La reazione della Sala Stampa
Dopo la pubblicazione dello scoop di Montagna, la Sala Stampa della Santa Sede non ha replicato. La prima reazione è arrivata, obtorto collo, nel corso della conferenza stampa di presentazione del nuovo formulario della Missa “pro custodia creationis”, rispondendo ad una domanda della vaticanista di Cna Hannah Brokhaus rivolta al segretario del dicastero per il culto divino monsignor Vittorio Francesco Viola, indicato da più fonti come uno dei più entusiasti per Traditionis custodes e ispiratore dei successivi provvedimenti restrittivi in materia. Prendendo la parola al posto dell'arcivescovo, il direttore della Sala Stampa Matteo Bruni ha sostenuto che alla consultazione coi vescovi e al parere della congregazione si sarebbe "unita successivamente altra documentazione, altri rapporti riservati, anche frutto di ulteriori consultazioni che sono pervenute al dicastero per la dottrina per la fede". Con un certo imbarazzo, Bruni ha provato a ridimensionare il contenuto esplosivo dello scoop di Montagna dicendo di non confermare "l’autenticità dei testi che sono stati pubblicati" che riguarderebbero "presumibilmente parte di uno dei documenti su questo si è fondata la decisione, e come tale alimenta una ricostruzione anche molto parziale e incompleta del processo decisionale". Il direttore, nominato da Francesco, non ha però aggiunto altro e nulla si sa delle presunte "ulteriori consultazuioni" da lui menzionate nella risposta.
Il libro e Leone XIV
A togliere ogni dubbio sull'autenticità dei documenti pubblicati da Montagna, però, è spuntato un libro che contiene la documentazione ancora più completa del rapporto preparato dalla congregazione per la dottrina della fede e la raccolta delle citazioni sull'applicazione del Summorum Pontificum ricevute dai vescovi diocesani. "La liturgia non è uno spettacolo", edito da Fede & cultura e scritto dal giornalista Saverio Gaeta con l'ex collaboratore di Benedetto XVI, don Nicola Bux, uscirà ad ottobre ma già ha iniziato a far discutere. Dentro al volume c'è l'ulteriore conferma che sia i vescovi diocesani che la congregazione per la dottrina della fede avevano sconsigliato al Papa di toccare la liberalizzazione della cosiddetta messa in latino concessa nel 2007 da Benedetto XVI.

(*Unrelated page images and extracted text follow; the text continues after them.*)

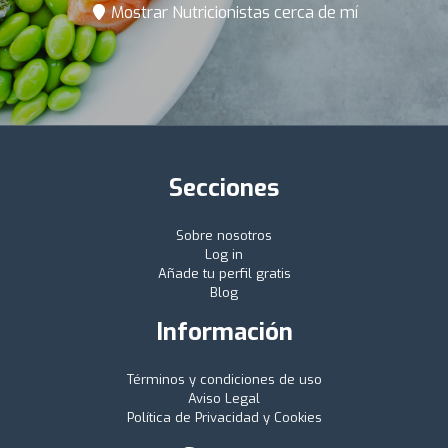
Mostrar Nutricionistas cerca de mí
Secciones
Sobre nosotros
Log in
Añade tu perfil gratis
Blog
Información
Términos y condiciones de uso
Aviso Legal
Política de Privacidad y Cookies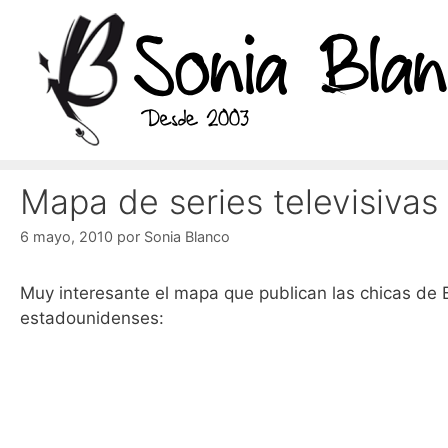
Saltar
al
contenido
Mapa de series televisiva
6 mayo, 2010
por
Sonia Blanco
Muy interesante el mapa que publican las chicas de B
estadounidenses: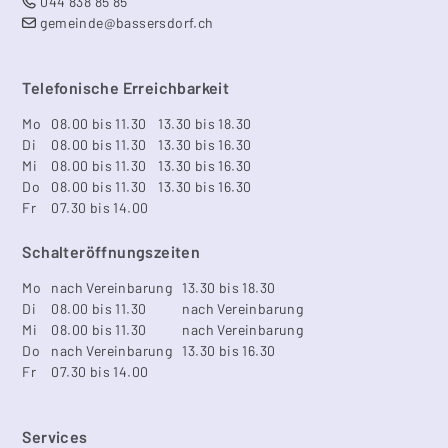
044 838 85 85
gemeinde@bassersdorf.ch
Telefonische Erreichbarkeit
Mo
08.00 bis 11.30
13.30 bis 18.30
Di
08.00 bis 11.30
13.30 bis 16.30
Mi
08.00 bis 11.30
13.30 bis 16.30
Do
08.00 bis 11.30
13.30 bis 16.30
Fr
07.30 bis 14.00
Schalteröffnungszeiten
Mo
nach Vereinbarung
13.30 bis 18.30
Di
08.00 bis 11.30
nach Vereinbarung
Mi
08.00 bis 11.30
nach Vereinbarung
Do
nach Vereinbarung
13.30 bis 16.30
Fr
07.30 bis 14.00
Services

La guerra liturgica iniziata nel 2021 e che ha provocato proteste in tutto il mondo anche da pezzi importanti del laicato non è affatto nelle priorità di Leone XIV che, anzi, vuole una Chiesa unità e in cui domini la comunione. In questa direzione va la recente decisione di concedere il permesso di celebrare in rito antico per altri due anni nella chiesa parrocchiale all'interno della diocesi texana di San Angelo.